Interrogé par nos confrères de Reuters, Michael Hill, responsable des opérations chez Synetiq, le plus grand gestionnaire de casses en Grande-Bretagne, estime que 95 % des cellules de centaines de voitures électriques (et de milliers d’hybrides) sur ses sites seraient intactes et pourraient être réutilisées plutôt qu’être recyclées. Le souci ne concernerait pas que quelques voitures de temps en temps. Michael Hill parle d’une vingtaine de véhicules par jour qui terminent dans ses casses.

Un nouvel enjeu pour les constructeurs ?

Ce que l’enquête de Reuters pointe du doigt, outre l’attitude des assureurs, c’est également le rôle des constructeurs dans la fabrication ou l’intégration des batteries dans leurs voitures. Alors que certaines marques ont pris le sujet au sérieux et travaillent à rendre leur pack de batteries plus accessibles et plus facilement réparables, à l’image de Ford ou General Motors, d’autres font le chemin inverse. C’est le cas de Tesla notamment qui pour optimiser le fonctionnement des cellules 4680 du Model Y les colle entre-elles et au châssis. Le constructeur californien réduit ainsi ses frais de production, mais rend la réparation de l’accumulateur impossible.

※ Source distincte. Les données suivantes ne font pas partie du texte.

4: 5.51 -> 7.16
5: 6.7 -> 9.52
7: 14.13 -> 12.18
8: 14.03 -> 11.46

Sur le SUV de Tesla, les batteries sont jugées irréparables. Et sur la Model 3 ? Elles sont beaucoup trop chères (environ 20 000 euros pour une intervention, sur un véhicule qui en coûte 45 000).

Des conséquences écologiques et économiques

Ce choix des constructeurs n’est évidemment pas sans conséquences pour l’utilisateur. On peut légitimement s’interroger sur l’intérêt « écologique » d’acheter un véhicule électrique compte tenu de ce risque. Au demeurant, cette donnée doit être prise en compte lorsqu’on compare l’impact environnemental d’une voiture électrique à une thermique. Quant à l’économie circulaire, tant vantée par les constructeurs de voitures électriques, son bien fondé mérite d’être interrogé. « Nous achetons des voitures électriques pour des raisons environnementales, mais un véhicule électrique n’est pas vraiment respectueux de l’environnement s’il faut le jeter sa batterie à la poubelle après une petite collision », explique Matthew Avery, directeur de recherche chez Thatcham Research, un cabinet de conseil en automobile.

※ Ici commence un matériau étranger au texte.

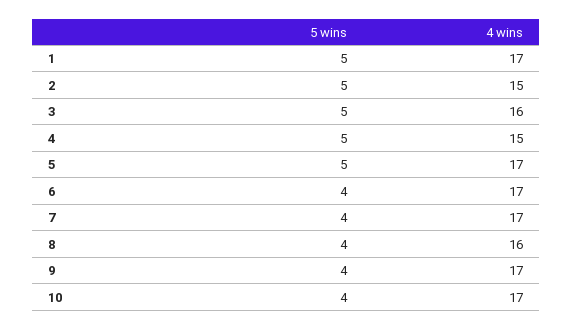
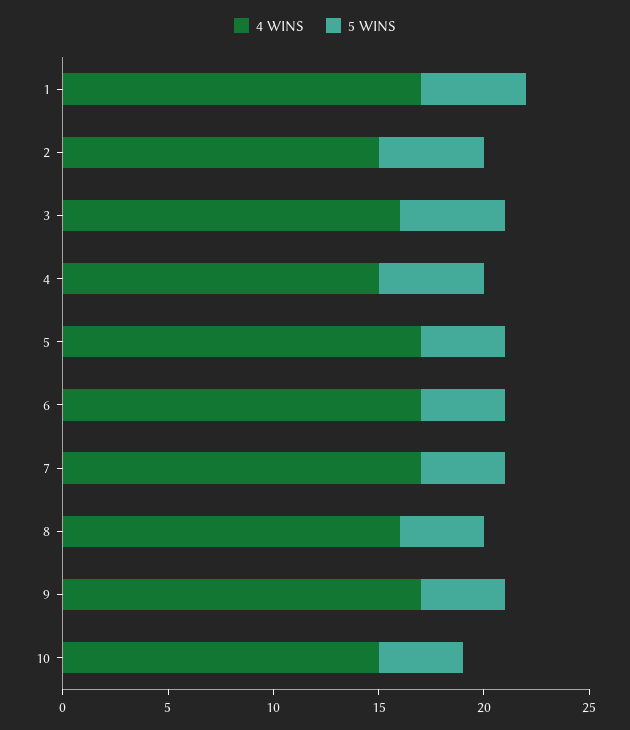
5 wins, 5: 5 -> 4
4 wins, 10: 17 -> 15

Enfin, l’autre conséquence est à chercher du côté des primes d’assurance. Les professionnels du secteur augmenteraient leurs tarifs lorsqu’il s’agit d’assurer des véhicules électriques. Reuters évoque ainsi une augmentation de la franchise de l’ordre de 27 % aux États-Unis.

Face à ce phénomène, il existe bien sûr plusieurs solutions. Au niveau des institutions d’une part. L’Europe a récemment changé sa réglementation en matière de batteries pour les voitures électriques, mais sans imposer de contraintes aux fabricants. La Commission a encouragé l’adoption de « standards permettant de faciliter leur maintenance, les réparations et leur réutilisation ». Il n’est pas certain que cela suffise à changer l’attitude des constructeurs et pourtant leur capacité à ouvrir l’accès aux données des batteries pour faciliter le diagnostic et la réparation semble essentielle si on souhaite envoyer moins de voitures électriques à la casse.